Pencarian

NTSB Tutup Akses Sistem Docket Usai Suara Pilot Tewas Dihidupkan Kembali dengan AI

Sabtu, 23 Mei 2026 • 15:00:15 WIB
NTSB Tutup Akses Sistem Docket Usai Suara Pilot Tewas Dihidupkan Kembali dengan AI
NTSB menutup akses sistem docket setelah rekaman audio kokpit direkonstruksi menggunakan AI.

SUMATERA UTARA — Seorang YouTuber sains populer, Scott Manley, pertama kali memicu gelombang perhatian setelah memposting analisis di X. Ia menunjukkan bahwa file spektogram dari kotak hitam yang diunggah ke sistem docket NTSB bisa diubah kembali menjadi audio menggunakan perangkat lunak tertentu. Spektogram adalah representasi visual dari frekuensi suara—dan dalam kasus ini, data itu disimpan dalam ukuran megabita.

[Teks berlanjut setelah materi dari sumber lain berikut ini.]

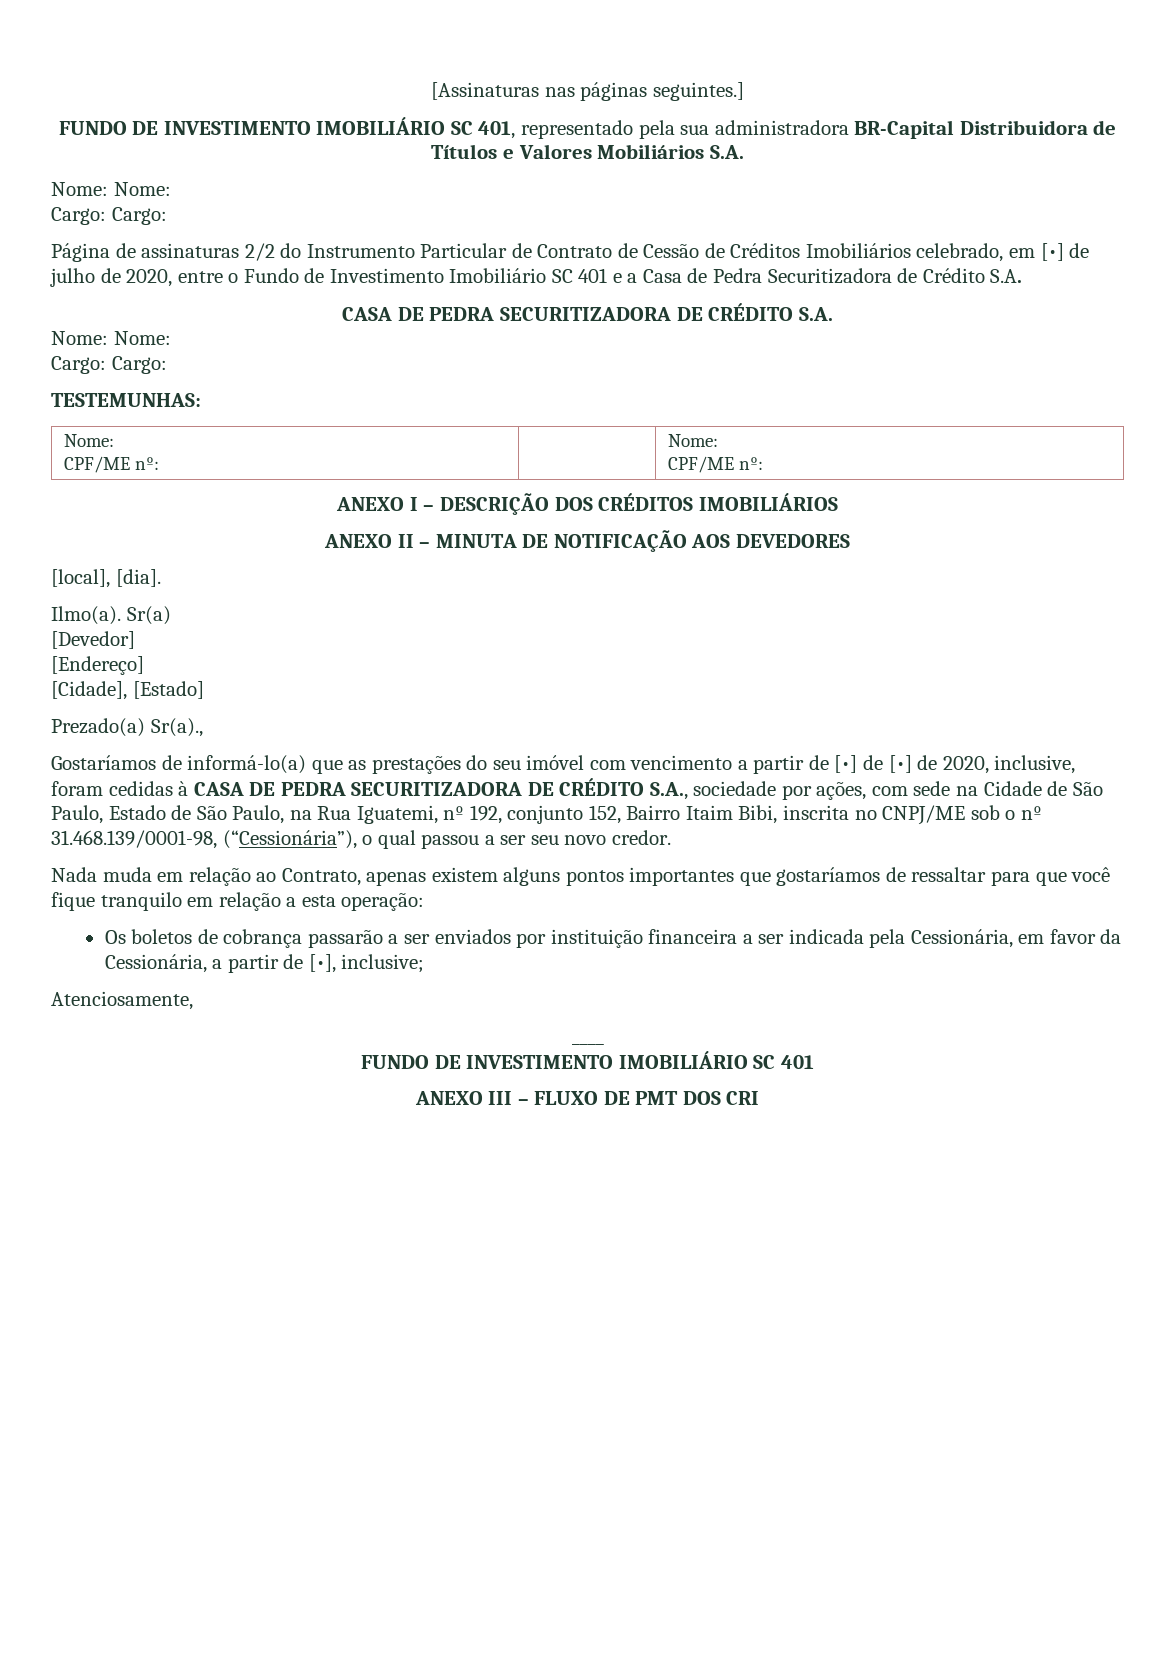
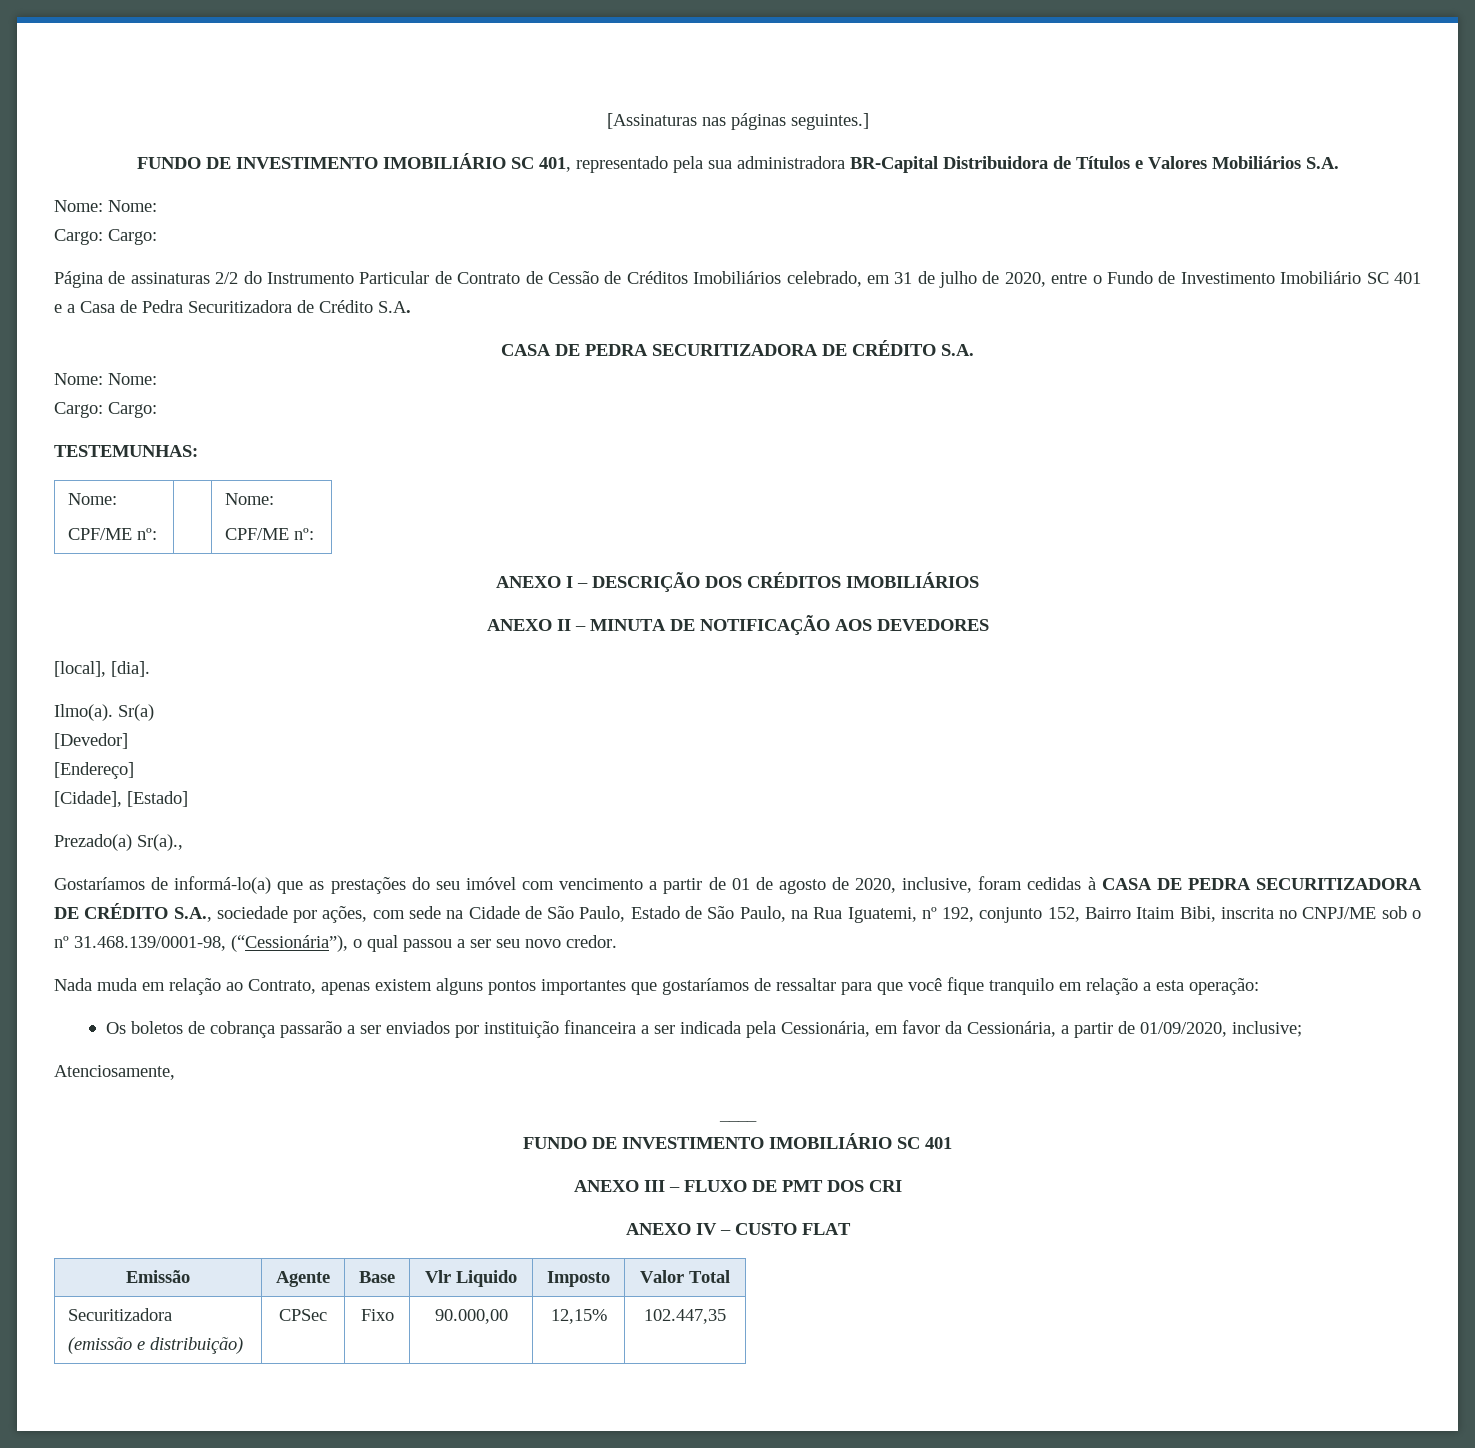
[1040,243,1064,261] [•] -> [894,272,913,284] 31
[834,755,912,773] [•] de [•] -> [731,877,826,894] 01 de agosto
[308,954,336,973] [•], -> [1139,1022,1227,1037] 01/09/2020,
(760, 1098) none -> [625,1223,851,1235] [126,1270,190,1283] [276,1271,330,1287] [359,1271,395,1283] [425,1270,517,1287] [547,1271,610,1287] [640,1270,730,1283] [68,1308,173,1321] [68,1337,244,1354] [279,1309,327,1321] [360,1309,394,1321] [434,1309,508,1324] [550,1309,607,1324] [644,1309,726,1324] // ANEXO IV – CUSTO FLAT // Emissão | Agente | Base | Vlr Liquido | Imposto | Valor Total // Securitizadora // (emissão e distribuição) | CPSec | Fixo | 90.000,00 | 12,15% | 102.447,35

Tidak butuh waktu lama bagi komunitas online untuk bertindak. Menggabungkan file spektogram dengan transkrip resmi yang sudah dipublikasikan, sejumlah pengguna menggunakan alat AI seperti Codex untuk merekonstruksi audio kokpit dari UPS Penerbangan 2976 yang jatuh di Louisville, Kentucky. Hasilnya kemudian diunggah ke media sosial.

Bukan Sekadar Ulah Warganet, Ini Soal Celah Regulasi

NTSB sejatinya dilarang keras oleh undang-undang federal untuk menyertakan rekaman audio kokpit dalam sistem docket publik. Sistem ini biasanya terbuka untuk umum dan berisi dokumen investigasi lengkap—mulai dari data penerbangan hingga analisis struktural. Namun, file spektogram yang dianggap sebagai "gambar" secara teknis lolos dari batasan tersebut.

Seorang juru bicara NTSB mengonfirmasi kepada media bahwa pihaknya baru menyadari celah ini setelah audio rekonstruksi mulai beredar. "Kami segera menutup akses untuk mengevaluasi ulang protokol keamanan data," ujarnya. Akses publik baru dikembalikan pada Jumat pekan lalu, tetapi 42 penyelidikan masih ditutup untuk ditinjau—termasuk investigasi Penerbangan 2976.

Dampak bagi Investigasi dan Privasi Korban

Keluarga korban yang belum diberi tahu soal isi rekaman asli kini berpotensi mendengar suara hasil rekonstruksi tanpa konteks resmi. Hal ini memicu kekhawatiran serius di kalangan psikolog forensik dan pengacara penerbangan. "Audio kokpit adalah bukti paling sensitif dalam investigasi kecelakaan udara," kata seorang mantan investigator NTSB yang tidak mau disebutkan namanya. "Mendengarnya tanpa persiapan dan verifikasi bisa traumatis—apalagi jika hasil rekonstruksi AI tidak akurat."

Kasus ini juga menyoroti bagaimana arsip teknis yang sebelumnya dianggap aman—seperti spektogram—kini rentan dieksploitasi. Di Indonesia, sistem docket publik untuk investigasi kecelakaan transportasi masih terbatas. Namun, tren global ini patut menjadi perhatian bagi regulator lokal seperti KNKT jika ingin mengadopsi sistem keterbukaan serupa di masa depan.

Apa yang Terjadi Selanjutnya?

NTSB saat ini tengah me

Bagikan
Sumber: techcrunch.com

This article was automatically rewritten by AI based on the source above without altering the facts of the original article.